A seventeen-year-old cousin, William Hamilton Cobb, from Dade County, Georgia, possibly accompanied these men. He was the son of George Cobb and Susan Amos (who married in McMinn County, Tennessee in 1829), and grandson of Robert Cobb (a veteran of the War of 1812). Robert was a son of the Clisby Cobb mentioned above. William married in Fannin County in 1856. He served as a Captain in the Confederate Army during the War Between the States, and lived at Dodd City near the Lamar County line, between Bonham and Honey Grove.
In November 1852, (Thomas) Marion Cobb arrived and also settled in Honey Grove, near the eastern Lamar County line. He was born in 1834, in Montgomery County, Missouri. By 1860, he had relocated elsewhere but it is known he was still in the immediate area, probably in either Collin or Lamar County.
About 1856, the large family of Rowland Cobb arrived from Georgia (Gordon County probably). A letter written by Rowland recording the move to Texas is still in descendant possession. This family settled in the extreme southern part of Fannin, at Ladonia. Researchers commonly mistake a son of Rowland --- William Henry Cobb --- with the William Hamilton Cobb mentioned above. Both men had the same middle initial, were approximately the same age, and both came to Texas from Georgia.
There was no discernible immigration into Fannin County during the Civil War years (1860-1865); however, by 1880, no less than four more Cobb families had moved in that may have had ties with families already there. Two had roots in southeastern Tennessee. A third Cobb family arrived about 1888, and yet another shortly after 1900, that had definite Georgia ties to the family of Rowland Cobb.
Between 1865 and 1870, a multi-family Cobb group arrived from McMinn County, Tennessee, probably as one party. They were the families of brothers Jesse Mayfield Cobb and Carter William Cobb. They were accompanied by their elderly father David A. Cobbs, who was maintaining his own household as late as 1870. One of Jesse's grandsons eventually married the daughter of Doctor Harve Cobb listed below. Between his two marriages to (1st) Elizabeth Reynolds and then (2nd) to Nancy Hoyle, Carter had ten children. He brought the seven youngest of these to Texas. One of his descendants married into the family of Stephen Cobb listed in the next paragraph.
Between 1871-1873, the family of Stephen Cobb and wife Viny Johnson arrived from Arkansas. He was the son of John Cobb, grandson of Robert Cobb, and great grandson of Clisby Cobb and wife Margaret Young of Catawba County, North Carolina. Their descendants became permanent residents of the North Texas-Southern Oklahoma area.

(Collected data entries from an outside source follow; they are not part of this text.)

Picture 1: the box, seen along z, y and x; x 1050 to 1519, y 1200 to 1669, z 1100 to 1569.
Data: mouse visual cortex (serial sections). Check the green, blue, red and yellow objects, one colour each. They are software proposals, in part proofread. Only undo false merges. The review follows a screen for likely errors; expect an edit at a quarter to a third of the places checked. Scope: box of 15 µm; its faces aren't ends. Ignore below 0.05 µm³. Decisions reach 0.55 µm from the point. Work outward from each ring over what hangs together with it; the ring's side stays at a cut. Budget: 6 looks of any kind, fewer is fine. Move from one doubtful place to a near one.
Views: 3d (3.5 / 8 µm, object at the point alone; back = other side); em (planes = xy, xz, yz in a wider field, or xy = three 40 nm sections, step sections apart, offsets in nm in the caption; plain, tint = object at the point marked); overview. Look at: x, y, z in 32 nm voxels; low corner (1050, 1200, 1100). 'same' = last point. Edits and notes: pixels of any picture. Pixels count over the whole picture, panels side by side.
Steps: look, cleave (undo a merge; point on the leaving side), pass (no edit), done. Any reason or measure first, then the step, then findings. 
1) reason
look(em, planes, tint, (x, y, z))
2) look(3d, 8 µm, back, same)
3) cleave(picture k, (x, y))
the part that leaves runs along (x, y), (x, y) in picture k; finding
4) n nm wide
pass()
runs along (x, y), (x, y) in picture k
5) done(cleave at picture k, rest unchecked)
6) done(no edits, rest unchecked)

Between 1878-1880, brothers Lafayette L. Cobb and Charles Robert Cobb; with their wives Laura Ann Swafford and Jane Wheeler, respectively; arrived from Dade County, Georgia. They joined their brother William Hamilton Cobb who had immigrated to Fannin County in 1851. Although technically from Georgia, they had family ties to the Cobbs of southeastern Tennessee. All three were sons of George Cobb and Susan Amos, grandsons of Robert Cobb, and great grandsons of Clisby Cobb of New Jersey and North Carolina. Consequently, they were also cousins of the family of Thomas Church Cobb, son of the Benjamin M. Cobb who died in Fannin County in 1858...as well as cousins of the Stephen Cobb in the preceding paragraph.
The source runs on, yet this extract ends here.